_Aim of the exercise_.
Extract every one of the lines below word for word, and leave the pictures out of your answer.

Collected data:
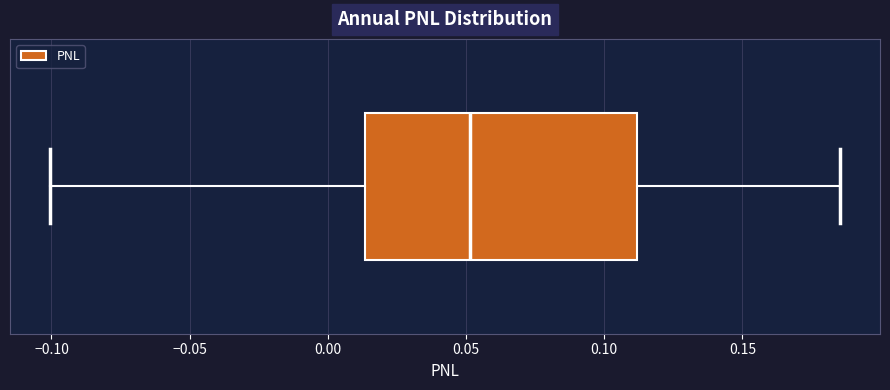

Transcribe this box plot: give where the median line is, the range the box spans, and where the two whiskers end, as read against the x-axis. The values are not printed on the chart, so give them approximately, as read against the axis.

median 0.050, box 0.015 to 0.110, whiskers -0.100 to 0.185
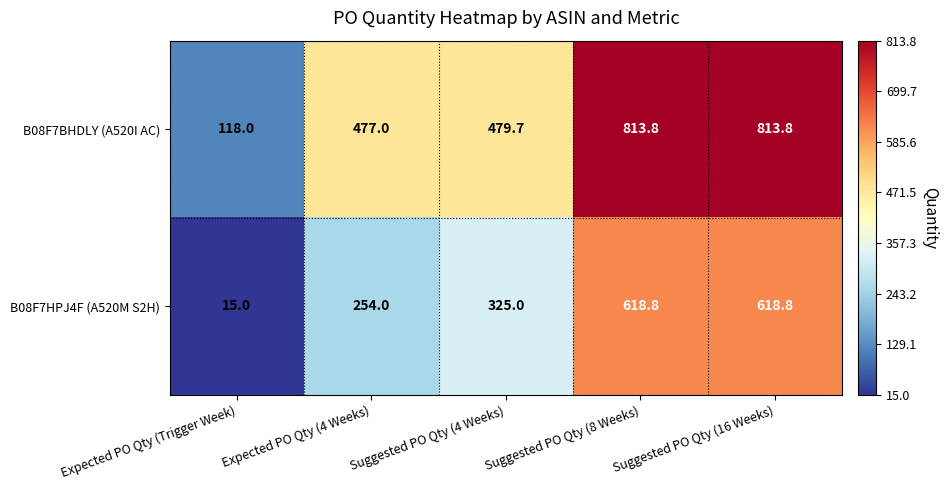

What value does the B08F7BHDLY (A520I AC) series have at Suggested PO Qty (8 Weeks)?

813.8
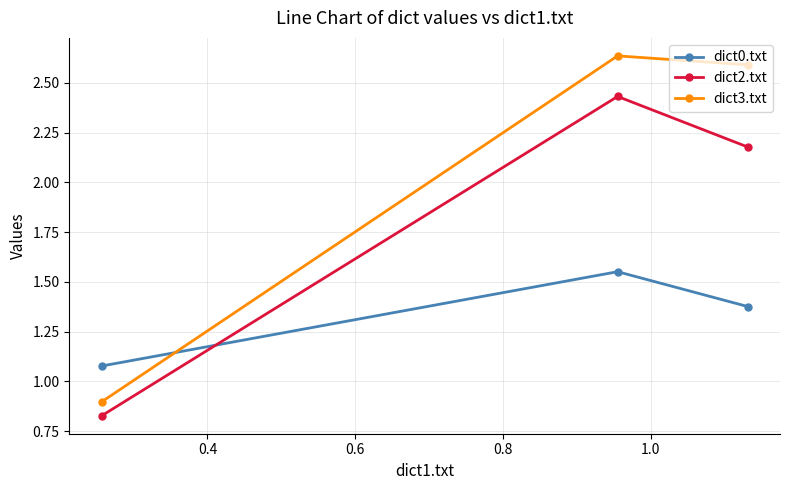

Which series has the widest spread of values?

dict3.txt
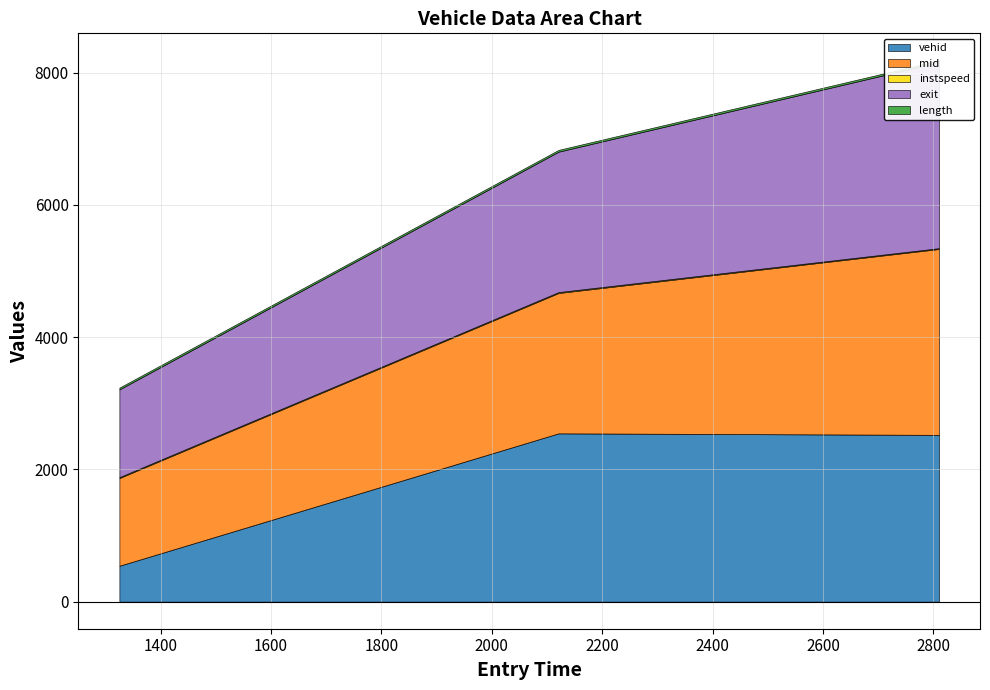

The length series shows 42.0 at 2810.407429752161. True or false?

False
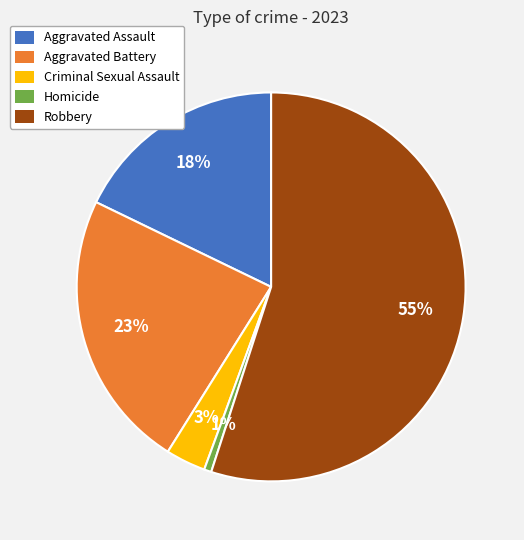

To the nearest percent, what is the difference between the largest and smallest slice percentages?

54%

_Answer to this exercise_.
Transcribe this box plot: give where the median line is, the range the box spans, and where the two whiskers end, as read against the x-axis. The values are not printed on the chart, so give them approximately, as read against the axis.

median 0.050, box 0.015 to 0.110, whiskers -0.100 to 0.185

What value does the B08F7BHDLY (A520I AC) series have at Suggested PO Qty (8 Weeks)?

813.8

Which series has the widest spread of values?

dict3.txt

The length series shows 42.0 at 2810.407429752161. True or false?

False

To the nearest percent, what is the difference between the largest and smallest slice percentages?

54%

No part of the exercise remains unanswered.